- Ounianga Kébir Location in Chad
- Coordinates: 19°03′18″N 020°29′14″E﻿ / ﻿19.05500°N 20.48722°E
- Country: Chad
- Region: Ennedi (since 2008)
- Department: Ennedi
- Sub-Prefecture: Ounianga
- Elevation: 1,299 ft (396 m)

Population (2010)
- • Total: 10,000
- Time zone: UTC+1 (WAT)

= Ounianga Kébir (town) =

Ounianga Kébir (أونيانغا كبير) is a town in the Sahara Desert in the Ennedi Region of northern Chad. Located within the Ennedi Department, Ounianga also makes up a sub-prefecture.

==History==
In 1871, a Senussi zawaya was established in Ounianga Kébir. According to W.J. Harding King of the Royal Geographical Society, in the 1920s, Ounianga (or Wanjunga) Kébir and Ounianga Serir were a part of a district called Wanjungat, which according to him had its own language and sultan named Mayna. This sultanate remained under firm Senussi influence until November of 1929, when French soldiers occupied several posts in the Ennedi region, including Ounianga Kébir. During French administration, the nomadic tribes in the region were hardly subdued, and did not pay taxes or obey French laws.

In late 1987, during the final days of the Toyota War, Chadian soldiers intercepted a Libyan column en route to Ounianga Kébir. They routed the soldiers north, across the Libyan border, and took Maaten al-Sarra air base.

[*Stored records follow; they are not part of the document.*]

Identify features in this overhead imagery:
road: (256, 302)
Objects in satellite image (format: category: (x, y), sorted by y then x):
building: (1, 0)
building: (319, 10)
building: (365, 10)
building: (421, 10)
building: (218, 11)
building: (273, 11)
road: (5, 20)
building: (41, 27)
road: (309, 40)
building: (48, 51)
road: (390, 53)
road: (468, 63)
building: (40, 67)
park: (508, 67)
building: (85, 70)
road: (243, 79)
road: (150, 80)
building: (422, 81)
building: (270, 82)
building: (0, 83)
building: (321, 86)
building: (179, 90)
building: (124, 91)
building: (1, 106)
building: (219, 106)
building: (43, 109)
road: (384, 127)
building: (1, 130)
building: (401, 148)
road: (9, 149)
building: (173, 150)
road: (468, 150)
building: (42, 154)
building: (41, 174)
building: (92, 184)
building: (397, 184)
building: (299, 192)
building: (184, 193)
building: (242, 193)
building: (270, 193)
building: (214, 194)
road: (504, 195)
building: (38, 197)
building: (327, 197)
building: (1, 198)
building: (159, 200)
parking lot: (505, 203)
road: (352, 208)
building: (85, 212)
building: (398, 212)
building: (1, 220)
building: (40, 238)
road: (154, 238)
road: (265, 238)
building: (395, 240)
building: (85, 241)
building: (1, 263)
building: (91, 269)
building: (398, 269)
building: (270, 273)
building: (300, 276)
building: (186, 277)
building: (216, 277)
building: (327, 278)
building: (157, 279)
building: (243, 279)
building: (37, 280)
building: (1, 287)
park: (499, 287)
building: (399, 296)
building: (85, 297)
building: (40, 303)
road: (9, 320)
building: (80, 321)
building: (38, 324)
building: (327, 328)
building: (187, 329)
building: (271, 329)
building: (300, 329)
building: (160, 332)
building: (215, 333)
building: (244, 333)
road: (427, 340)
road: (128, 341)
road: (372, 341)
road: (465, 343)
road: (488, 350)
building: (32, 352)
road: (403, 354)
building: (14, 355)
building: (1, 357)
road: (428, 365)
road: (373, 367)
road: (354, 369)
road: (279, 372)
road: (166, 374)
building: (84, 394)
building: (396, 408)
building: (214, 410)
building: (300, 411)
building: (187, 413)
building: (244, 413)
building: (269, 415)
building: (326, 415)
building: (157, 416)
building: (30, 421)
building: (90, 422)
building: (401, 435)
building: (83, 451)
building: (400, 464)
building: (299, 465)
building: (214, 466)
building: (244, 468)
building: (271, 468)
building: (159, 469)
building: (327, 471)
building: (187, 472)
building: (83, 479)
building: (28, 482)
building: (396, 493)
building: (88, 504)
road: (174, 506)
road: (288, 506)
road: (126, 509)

On January 13, 2007, The rebel group Union Forces for Democracy and Development (UFDD) attacked and briefly occupied Ounianga Kébir at dawn. Later that day, it was attacked by Chadian government soldiers, who claimed they took the city and pursued the rebels, leaving three wounded Chadian soldiers and two wounded rebels and one dead.

==Transport==
The town is served by Kébir Airport.

==Geography==
Ounianga Kébir is located next to the Lakes of Ounianga. The area is part of the Sahara Desert and is a hot and hyperarid desert that features less than 2 millimetres (0.1 in) of rainfall a year. The town is in a basin between the mountains of Tibesti to the west and Ennedi to the east.